Carsten Ziegeler

**Name of the Vulnerable Software and Affected Versions** Apache Sling Servlets Resolver versions prior to 2.11.0 **Description** The issue is related to incorrect restriction of the directory path name in the Apache Sling Servlets Resolver, which can be exploited by a remote attacker to execute arbitrary code. This can be achieved through path traversal, potentially allowing a user with write access to the repository to trick the Sling Servlet Resolver into loading a previously uploaded script. The exact configuration of the system determines its vulnerability to this attack. **Recommendations** For Apache Sling Servlets Resolver versions prior to 2.11.0, upgrade to version 2.11.0 to fix the issue. It is recommended to upgrade regardless of the current system configuration to prevent potential exploitation.

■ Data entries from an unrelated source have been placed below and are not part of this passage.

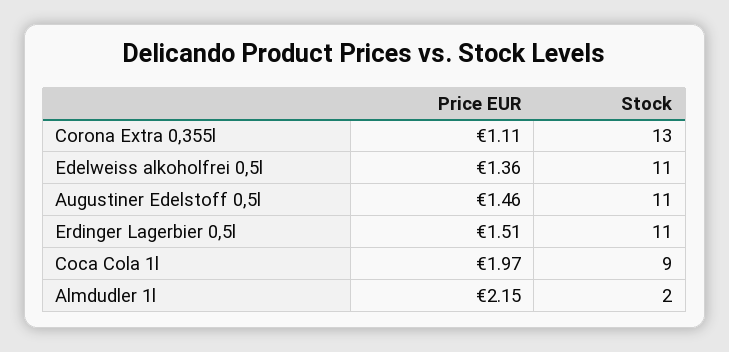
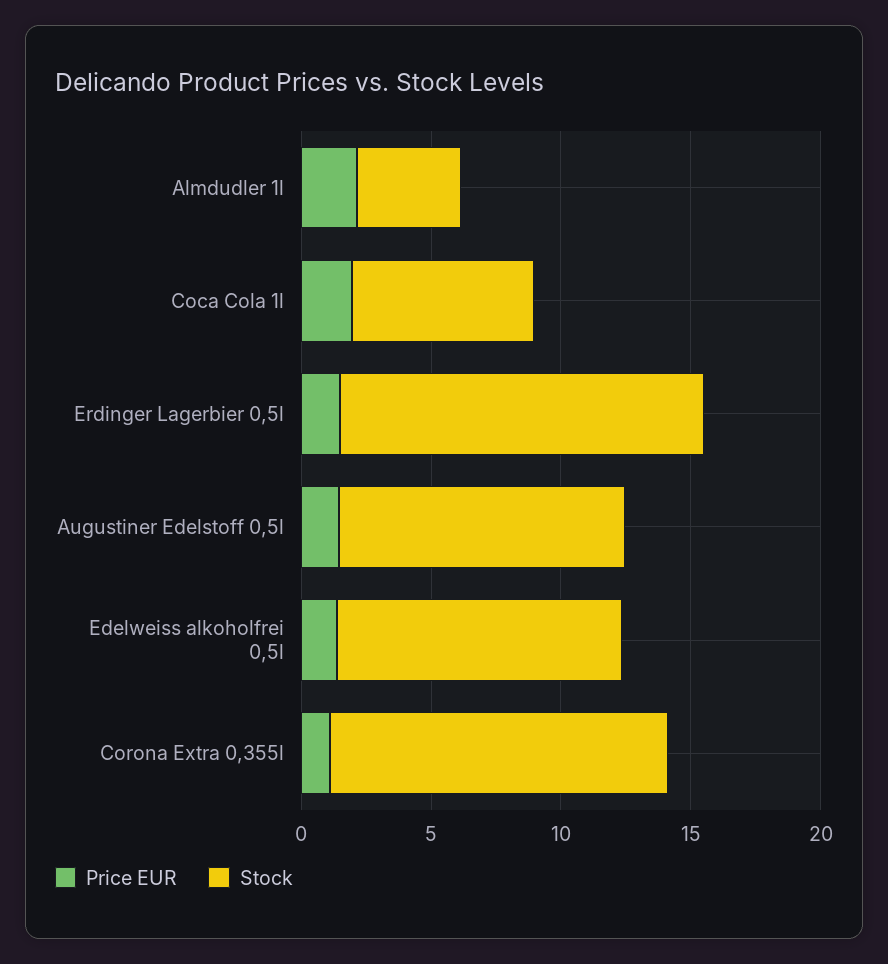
  {
    "Price EUR": {
      "Corona Extra 0,355l": 1.11,
      "Edelweiss alkoholfrei 0,5l": 1.36,
      "Augustiner Edelstoff 0,5l": 1.46,
      "Erdinger Lagerbier 0,5l": 1.51,
      "Coca Cola 1l": 1.97,
      "Almdudler 1l": 2.15
    },
    "Stock": {
      "Corona Extra 0,355l": 13,
      "Edelweiss alkoholfrei 0,5l": 11,
      "Augustiner Edelstoff 0,5l": 11,
-     "Erdinger Lagerbier 0,5l": 11,
+     "Erdinger Lagerbier 0,5l": 14,
-     "Coca Cola 1l": 9,
+     "Coca Cola 1l": 7,
-     "Almdudler 1l": 2
+     "Almdudler 1l": 4
    }
  }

**Name of the Vulnerable Software and Affected Versions** Apache Sling Auth Core bundle versions prior to 1.1.4 **Description** The issue allows remote attackers to redirect users to arbitrary web sites and conduct phishing attacks via a URL in the `resource` parameter. This is related to a custom login form and potential XSS. **Recommendations** For versions prior to 1.1.4, update to version 1.1.4 or later to resolve the issue. As a temporary workaround, consider restricting access to the AbstractAuthenticationFormServlet to minimize the risk of exploitation. Avoid using the `resource` parameter in the affected servlet until the issue is resolved.